What is needed: Update the rows from the start up to and including the line with "genus: Vanessa" by replacing "common name" with "vernacular name" and leaving everything else unchanged.

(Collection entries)

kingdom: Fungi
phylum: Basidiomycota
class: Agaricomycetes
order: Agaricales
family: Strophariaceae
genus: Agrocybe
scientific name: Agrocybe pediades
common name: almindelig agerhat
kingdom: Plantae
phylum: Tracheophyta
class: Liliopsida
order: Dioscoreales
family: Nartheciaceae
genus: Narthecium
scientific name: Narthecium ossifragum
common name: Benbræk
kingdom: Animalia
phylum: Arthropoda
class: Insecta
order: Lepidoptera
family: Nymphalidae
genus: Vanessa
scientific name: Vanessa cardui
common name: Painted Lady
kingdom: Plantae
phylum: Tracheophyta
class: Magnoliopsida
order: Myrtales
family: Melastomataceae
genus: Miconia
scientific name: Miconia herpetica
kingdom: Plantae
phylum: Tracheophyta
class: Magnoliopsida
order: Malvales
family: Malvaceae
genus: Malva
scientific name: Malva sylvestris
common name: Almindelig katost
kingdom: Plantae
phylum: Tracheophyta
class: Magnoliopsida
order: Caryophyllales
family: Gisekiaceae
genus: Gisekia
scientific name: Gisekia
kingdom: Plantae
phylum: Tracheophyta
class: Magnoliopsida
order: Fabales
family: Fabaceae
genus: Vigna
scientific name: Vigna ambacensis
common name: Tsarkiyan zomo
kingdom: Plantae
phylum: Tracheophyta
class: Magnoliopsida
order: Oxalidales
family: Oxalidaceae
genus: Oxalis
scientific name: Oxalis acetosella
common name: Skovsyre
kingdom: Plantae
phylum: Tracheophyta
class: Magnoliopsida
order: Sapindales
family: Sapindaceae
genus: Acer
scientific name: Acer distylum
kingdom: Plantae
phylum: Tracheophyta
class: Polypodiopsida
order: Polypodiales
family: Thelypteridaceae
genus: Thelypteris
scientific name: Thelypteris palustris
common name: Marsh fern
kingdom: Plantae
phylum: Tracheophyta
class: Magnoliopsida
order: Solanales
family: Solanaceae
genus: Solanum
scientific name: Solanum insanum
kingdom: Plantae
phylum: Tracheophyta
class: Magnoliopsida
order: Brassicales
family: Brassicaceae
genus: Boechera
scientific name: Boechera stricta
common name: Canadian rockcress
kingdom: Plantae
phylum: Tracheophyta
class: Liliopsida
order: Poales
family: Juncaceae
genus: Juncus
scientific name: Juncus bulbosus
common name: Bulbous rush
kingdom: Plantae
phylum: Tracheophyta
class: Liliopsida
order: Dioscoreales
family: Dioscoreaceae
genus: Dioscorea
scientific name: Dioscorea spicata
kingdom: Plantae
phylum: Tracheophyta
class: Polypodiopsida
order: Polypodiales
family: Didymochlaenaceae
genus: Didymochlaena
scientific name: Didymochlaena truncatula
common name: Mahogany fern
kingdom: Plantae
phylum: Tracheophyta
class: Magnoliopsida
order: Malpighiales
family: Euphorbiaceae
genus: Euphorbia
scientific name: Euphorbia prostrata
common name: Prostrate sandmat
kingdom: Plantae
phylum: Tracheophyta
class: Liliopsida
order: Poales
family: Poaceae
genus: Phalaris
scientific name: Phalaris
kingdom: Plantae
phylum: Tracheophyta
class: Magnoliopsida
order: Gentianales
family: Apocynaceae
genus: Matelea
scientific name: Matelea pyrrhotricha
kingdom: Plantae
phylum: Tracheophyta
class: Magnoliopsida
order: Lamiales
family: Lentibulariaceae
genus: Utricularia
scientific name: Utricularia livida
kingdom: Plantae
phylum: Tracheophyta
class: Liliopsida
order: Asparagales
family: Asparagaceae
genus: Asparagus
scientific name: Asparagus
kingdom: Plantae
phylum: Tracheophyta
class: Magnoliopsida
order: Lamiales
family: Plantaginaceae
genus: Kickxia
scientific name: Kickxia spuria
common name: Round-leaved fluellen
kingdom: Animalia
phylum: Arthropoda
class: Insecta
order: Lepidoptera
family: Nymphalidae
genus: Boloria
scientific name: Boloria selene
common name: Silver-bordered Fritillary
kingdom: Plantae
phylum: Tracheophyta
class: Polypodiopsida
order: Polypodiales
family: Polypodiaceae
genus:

Worked answer:
kingdom: Fungi
phylum: Basidiomycota
class: Agaricomycetes
order: Agaricales
family: Strophariaceae
genus: Agrocybe
scientific name: Agrocybe pediades
vernacular name: almindelig agerhat
kingdom: Plantae
phylum: Tracheophyta
class: Liliopsida
order: Dioscoreales
family: Nartheciaceae
genus: Narthecium
scientific name: Narthecium ossifragum
vernacular name: Benbræk
kingdom: Animalia
phylum: Arthropoda
class: Insecta
order: Lepidoptera
family: Nymphalidae
genus: Vanessa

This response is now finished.